Break Down Silos and Build Strong Teams

Breaking down silos can spark innovation in unexpected ways.
Gillian Tett, The Silo Effect

You’ve seen it before: team members thinking about themselves more than the team; Every man and woman for themselves; a business composed of silos rather than being a cohesive organization.

Silos create inefficiency, waste time, prevent the business from achieving its vision, and hinder innovation.

So, how can you help create a cohesive team?

Here are three ways to break down silos and rally your team to success.

1. Create a Unified Vision.

Create a vision for your team that ties into the brand’s overall vision. Ask your team members to be involved in this process. Inspire them to take ownership of the business. Don’t make it complicated: create a vision that team members are passionate about and where everyone buys into its success.

An inspiring vision that everyone buys into will transition people from a “me” mentality to an “us” mentality.

2. Motivate and Incentivize.

Successful leaders identify what motivates each of their team members–it will be different for different people. Incentivize accordingly.

Motivation encompasses a wide variety of tactics including shared interests, individual investment in growth, shared voice, and positive words of encouragement. Incentives and praise should be designed to eliminate the “it’s not my job” attitude and encourage input, teamwork, and productivity.

3. Collaborate and Create Using the Six Thinking Hats Method.

The best method we’ve found for facilitating collaboration is Edward de Bono’s Six Thinking Hats. de Bono developed a simple and effective way to facilitate more collaboration and creativity during meetings by utilizing different perspectives.

Each hat represents a different perspective. Each team member wears each hat in turn. For example, “Okay, let’s put on our White Hats. Jim, you’re up first.”

Here’s a brief description of each hat:

White Hat: The neutral White Hat offers objective facts and figures and is used near the beginning of the meeting to establish relevant facts and information about the issue to be discussed.

Red Hat: The emotional and intuitive Red Hat is used to get people’s gut reactions to an idea or when you want the team to express their emotions freely.

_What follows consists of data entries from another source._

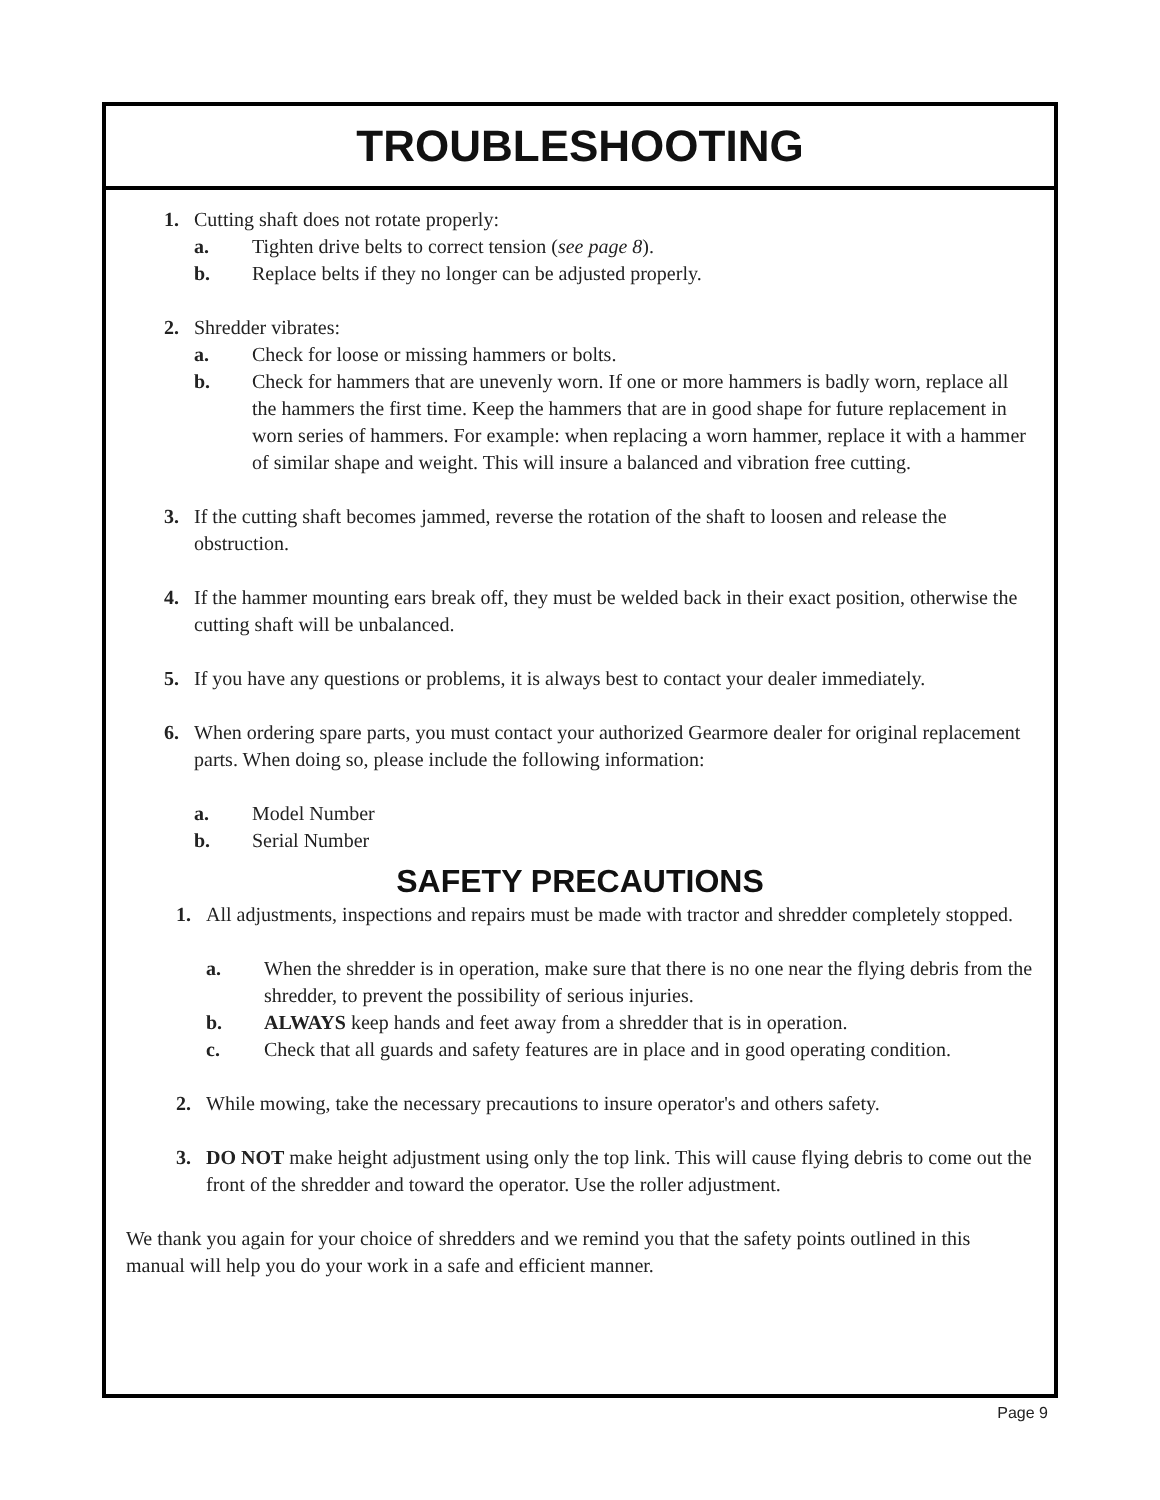TROUBLESHOOTING
1. Cutting shaft does not rotate properly:
a. Tighten drive belts to correct tension (see page 8).
b. Replace belts if they no longer can be adjusted properly.
2. Shredder vibrates:
a. Check for loose or missing hammers or bolts.
b. Check for hammers that are unevenly worn. If one or more hammers is badly worn, replace all the hammers the first time. Keep the hammers that are in good shape for future replacement in worn series of hammers. For example: when replacing a worn hammer, replace it with a hammer of similar shape and weight. This will insure a balanced and vibration free cutting.
3. If the cutting shaft becomes jammed, reverse the rotation of the shaft to loosen and release the obstruction.
4. If the hammer mounting ears break off, they must be welded back in their exact position, otherwise the cutting shaft will be unbalanced.
5. If you have any questions or problems, it is always best to contact your dealer immediately.
6. When ordering spare parts, you must contact your authorized Gearmore dealer for original replacement parts. When doing so, please include the following information:
a. Model Number
b. Serial Number
SAFETY PRECAUTIONS
1. All adjustments, inspections and repairs must be made with tractor and shredder completely stopped.
a. When the shredder is in operation, make sure that there is no one near the flying debris from the shredder, to prevent the possibility of serious injuries.
b. ALWAYS keep hands and feet away from a shredder that is in operation.
c. Check that all guards and safety features are in place and in good operating condition.
2. While mowing, take the necessary precautions to insure operator's and others safety.
3. DO NOT make height adjustment using only the top link. This will cause flying debris to come out the front of the shredder and toward the operator. Use the roller adjustment.
We thank you again for your choice of shredders and we remind you that the safety points outlined in this manual will help you do your work in a safe and efficient manner.
Page 9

Black Hat: The cautious Black Hat is used when you want to get the critical viewpoint of an idea or situation. The “devil’s advocate” hat helps decrease the chances of making a poor decision.

Yellow Hat: The sunny and positive Yellow Hat helps identify the value of ideas and plans. The Yellow Hat helps counterbalance the judgmental thinking of the Black Hat.

Green Hat: The creative Green Hat comes on when you want to generate fresh ideas and new directions. This is a very powerful hat that each player needs to wear.

Blue Hat: The organizing Blue Hat sets objectives, outlines the situation, and defines the problem at the beginning of the meeting and returns at the end to summarize and draw conclusions.

Remember, these six hats represent perspectives, not people or personalities. For this method to be used efficiently, each person in a meeting can and must be able to wear each hat in turn.

Breaking down silos is not an easy task for any organization but avoidance is detrimental.

A unified vision, the right motivation, and collaboration provides team members with a clear purpose and means of accomplishing the ultimate goal. There is nothing more powerful in any organization than having all employees pushing fiercely in the same direction.